Charles Bassett built this fifteen-story office building, named for his father, Oscar T. Bassett, who came to El Paso from Vermont in 1880 by stagecoach and believed that the town would grow rapidly with the coming of the railroads. In 1881, Oscar Bassett and his partner, Charles R. Morehead, organized the first bank in El Paso. For decades Bassett owned a building-supply company and invested his considerable revenues in area real estate, and he helped organize the first school district in 1882.
The Bassett Tower’s one-story podium occupies a quarter of a city block. The slender fourteen-story tower above is composed of four parallel brick-clad slabs stepping up in ascending sequence to a central tower, which is capped with a pyramidal roof. Windows are recessed between brick piers, creating deep vertical channels. In a period when most office buildings had at least one unornamented side, the Bassett Tower is fully articulated and decorated on all sides. The principal entrance features elaborate terra-cotta ornamentation (including what is said to be a representation of Trost’s mustachioed face centered over the doorway, along with several other faces). At the top of each of the building’s slabs, sculpted eagles look out over the city. The composition was influenced by Eliel Saarinen’s second-place entry in the Chicago Tribune competition of 1922, which generated similar towers across the country. The year before, the Trosts had completed the Luhrs Tower (1929) in Phoenix, a virtual duplicate of the Bassett except that its ornament has a strong Southwestern flavor while the Bassett’s ornament is more New York City/Paris-inspired Art Deco.

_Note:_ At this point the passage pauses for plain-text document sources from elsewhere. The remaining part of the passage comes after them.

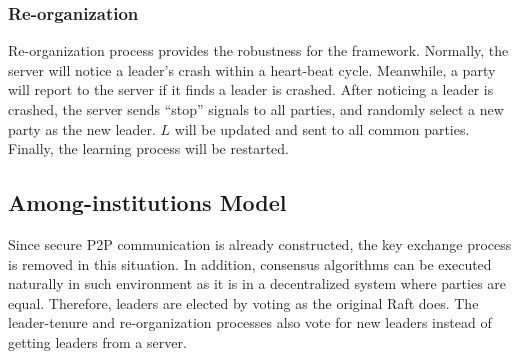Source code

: \subsubsection{\textbf{Re-organization}}
Re-organization process provides the robustness for the framework. Normally, the server will notice a leader's crash within a heart-beat cycle. Meanwhile, a party will report to the server if it finds a leader is crashed. After noticing a leader is crashed, the server sends ``stop'' signals to all parties, and randomly select a new party as the new leader. $L$ will be updated and sent to all common parties. Finally, the learning process will be restarted.

\subsection{Among-institutions Model}
Since secure P2P communication is already constructed, the key exchange process is removed in this situation. In addition, consensus algorithms can be executed naturally in such environment as it is in a decentralized system where parties are equal. Therefore, leaders are elected by voting as the original Raft does. The leader-tenure and re-organization processes also vote for new leaders instead of getting leaders from a server.

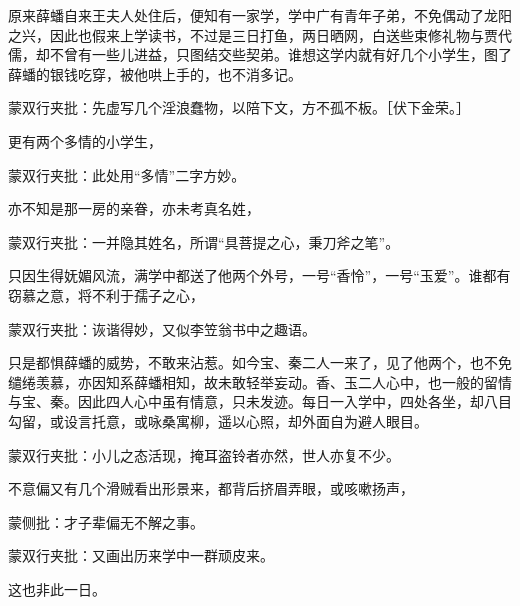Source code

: \begin{parag}
    原来薛蟠自来王夫人处住后，便知有一家学，学中广有青年子弟，不免偶动了龙阳之兴，因此也假来上学读书，不过是三日打鱼，两日晒网，白送些束修礼物与贾代儒，却不曾有一些儿进益，只图结交些契弟。谁想这学内就有好几个小学生，图了薛蟠的银钱吃穿，被他哄上手的，也不消多记。\begin{note}蒙双行夹批：先虚写几个淫浪蠢物，以陪下文，方不孤不板。［伏下金荣。］\end{note}更有两个多情的小学生，\begin{note}蒙双行夹批：此处用“多情”二字方妙。\end{note}亦不知是那一房的亲眷，亦未考真名姓，\begin{note}蒙双行夹批：一并隐其姓名，所谓“具菩提之心，秉刀斧之笔”。\end{note}只因生得妩媚风流，满学中都送了他两个外号，一号“香怜”，一号“玉爱”。谁都有窃慕之意，将不利于孺子之心，\begin{note}蒙双行夹批：诙谐得妙，又似李笠翁书中之趣语。\end{note}只是都惧薛蟠的威势，不敢来沾惹。如今宝、秦二人一来了，见了他两个，也不免缱绻羡慕，亦因知系薛蟠相知，故未敢轻举妄动。香、玉二人心中，也一般的留情与宝、秦。因此四人心中虽有情意，只未发迹。每日一入学中，四处各坐，却八目勾留，或设言托意，或咏桑寓柳，遥以心照，却外面自为避人眼目。\begin{note}蒙双行夹批：小儿之态活现，掩耳盗铃者亦然，世人亦复不少。\end{note}不意偏又有几个滑贼看出形景来，都背后挤眉弄眼，或咳嗽扬声，\begin{note}蒙侧批：才子辈偏无不解之事。\end{note}\begin{note}蒙双行夹批：又画出历来学中一群顽皮来。\end{note}这也非此一日。
\end{parag}



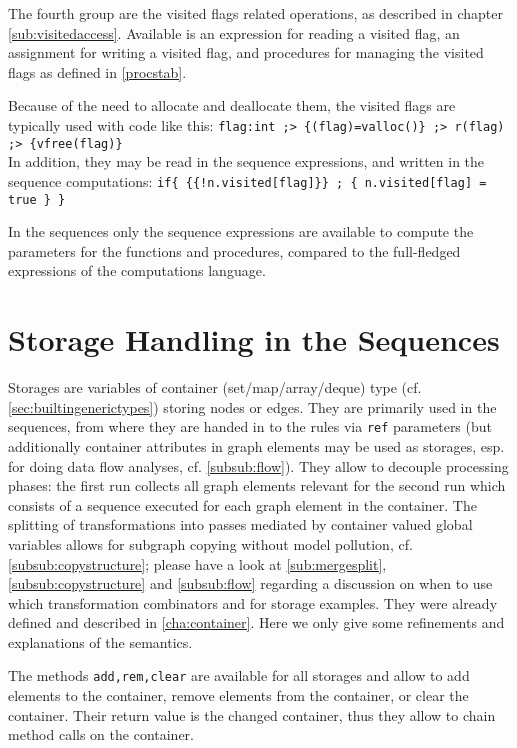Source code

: The fourth group are the visited flags related operations,
as described in chapter \ref{sub:visitedaccess}.
Available is an expression for reading a visited flag, an assignment for writing a visited flag, and procedures for managing the visited flags as defined in \ref{procstab}.

\begin{example}
Because of the need to allocate and deallocate them, the visited flags are typically used with code like this:
\verb#flag:int ;> {(flag)=valloc()} ;> r(flag) ;> {vfree(flag)}#\\
In addition, they may be read in the sequence expressions, and written in the sequence computations:
\verb#if{ {{!n.visited[flag]}} ; { n.visited[flag] = true } }#
\end{example}

In the sequences only the sequence expressions are available to compute the parameters for the functions and procedures, compared to the full-fledged expressions of the computations language.


\section{Storage Handling in the Sequences}\label{sec:storages}
Storages are variables of container (set/map/array/deque) type (cf. \ref{sec:builtingenerictypes}) storing nodes or edges.
They are primarily used in the sequences, from where they are handed in to the rules via \texttt{ref} parameters (but additionally container attributes in graph elements may be used as storages,
esp. for doing data flow analyses, cf. \ref{subsub:flow}).
They allow to decouple processing phases: the first run collects all graph elements relevant for the second run which consists of a sequence executed for each graph element in the container.
The splitting of transformations into passes mediated by container valued global variables allows for subgraph copying without model pollution, cf. \ref{subsub:copystructure}; please have a look at \ref{sub:mergesplit}, \ref{subsub:copystructure} and \ref{subsub:flow} regarding a discussion on when to use which transformation combinators and for storage examples.
They were already defined and described in \ref{cha:container}.
Here we only give some refinements and explanations of the semantics.

The methods \texttt{add,rem,clear} are available for all storages and allow to add elements to the container, remove elements from the container, or clear the container.
Their return value is the changed container, thus they allow to chain method calls on the container.

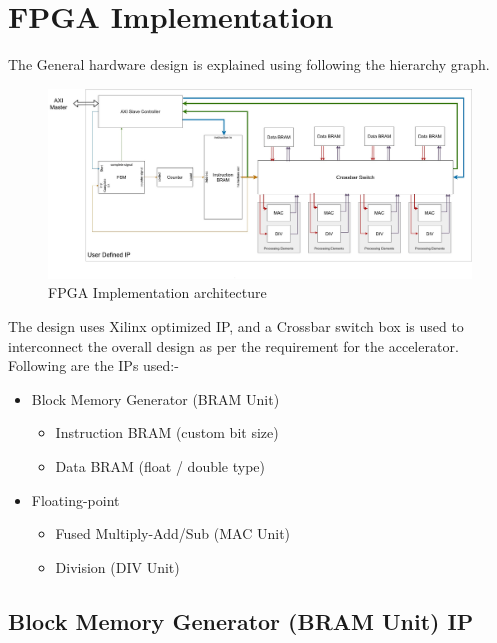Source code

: \chapter{FPGA Implementation}
The General hardware design is explained using following the hierarchy graph.

\begin{figure}[H]
    \centering
    \includegraphics[width = \textwidth]{./FPGA_Implementation/OWN_Hardware.jpg}
    \caption{FPGA Implementation architecture}
    \label{fig:sym:flowGraph}
\end{figure}


The design uses Xilinx optimized IP, and a Crossbar switch box is used to interconnect the overall design as per the requirement for the accelerator. Following are the IPs used:-
\begin{itemize}
	\item Block Memory Generator (BRAM Unit) \cite{Xilinx_BRAM}
		\begin{itemize}
		\item Instruction BRAM (custom bit size)
		\item Data BRAM (float / double type)
		\end{itemize}
	\item Floating-point \cite{Xilinx_Floatpt}
		\begin{itemize}
			\item Fused Multiply-Add/Sub (MAC Unit)
			\item Division (DIV Unit)
		\end{itemize}
\end{itemize}

\section{Block Memory Generator (BRAM Unit) IP}

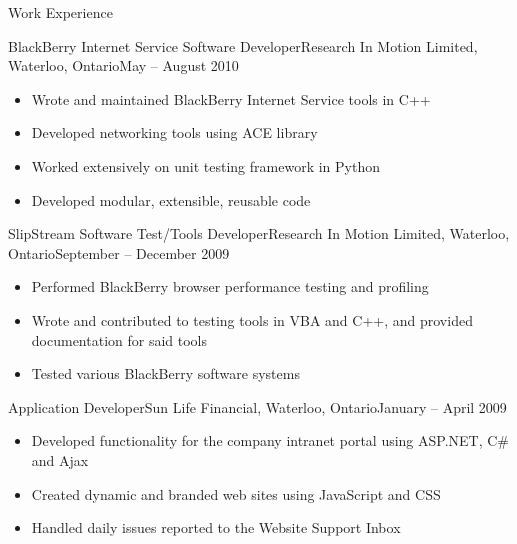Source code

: \documentclass[11pt]{article}
\begin{document}
	\begin{section}{Work Experience} \\

        \begin{subsection}{BlackBerry Internet Service Software Developer}{Research In Motion Limited, Waterloo, Ontario}{May -- August 2010}

            \begin{itemize}
                \item Wrote and maintained BlackBerry Internet Service tools in C++
                \item Developed networking tools using ACE library
                \item Worked extensively on unit testing framework in Python
                \item Developed modular, extensible, reusable code
            \end{itemize}

        \end{subsection}
	
		\begin{subsection}{SlipStream Software Test/Tools Developer}{Research In Motion Limited, Waterloo, Ontario}{September -- December 2009}
		
			\begin{itemize}
				\item Performed BlackBerry browser performance testing and profiling
				\item Wrote and contributed to testing tools in VBA and C++, and provided documentation for said tools
				\item Tested various BlackBerry software systems 
			\end{itemize}
			
		\end{subsection}
			
		\begin{subsection}{Application Developer}{Sun Life Financial, Waterloo, Ontario}{January -- April 2009}
		
			\begin{itemize}
				\item Developed functionality for the company intranet portal using ASP.NET, C\# and Ajax
				\item Created dynamic and branded web sites using JavaScript and CSS
				\item Handled daily issues reported to the Website Support Inbox
			\end{itemize}
			

\end{subsection}
\end{section}
\end{document}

Trost designed hotels in Marathon (FV14), Marfa (FV22), Alpine (FV8), and Van Horn for Charles Bassett’s Gateway Hotel chain, developed along the rail lines to encourage tourism in West Texas. In 2014 developer Lane Gaddy bought the Bassett Tower and rehabilitated it as a Starwood Aloft hotel.
The Bassett Tower shares its block with El Paso’s tallest building, the twenty-one-story, dark glass curtain-wall-clad Wells Fargo Bank Building (State National Bank Building; 1971, Charles Luckman Associates, with Kuykendall, McCombs, Middleton and Staten) at 221 N. Kansas Street. Confronting the Bassett Tower across Texas Avenue at number 304 is El Paso’s major downtown building of the 1950s, the eighteen-story Blue Flame Building (El Paso Natural Gas Building) of 1954 by Carroll and Daeuble Associates. A bulky tower, it is faced with aluminum-and-glass curtain walls framed by vertical stands of brown brick.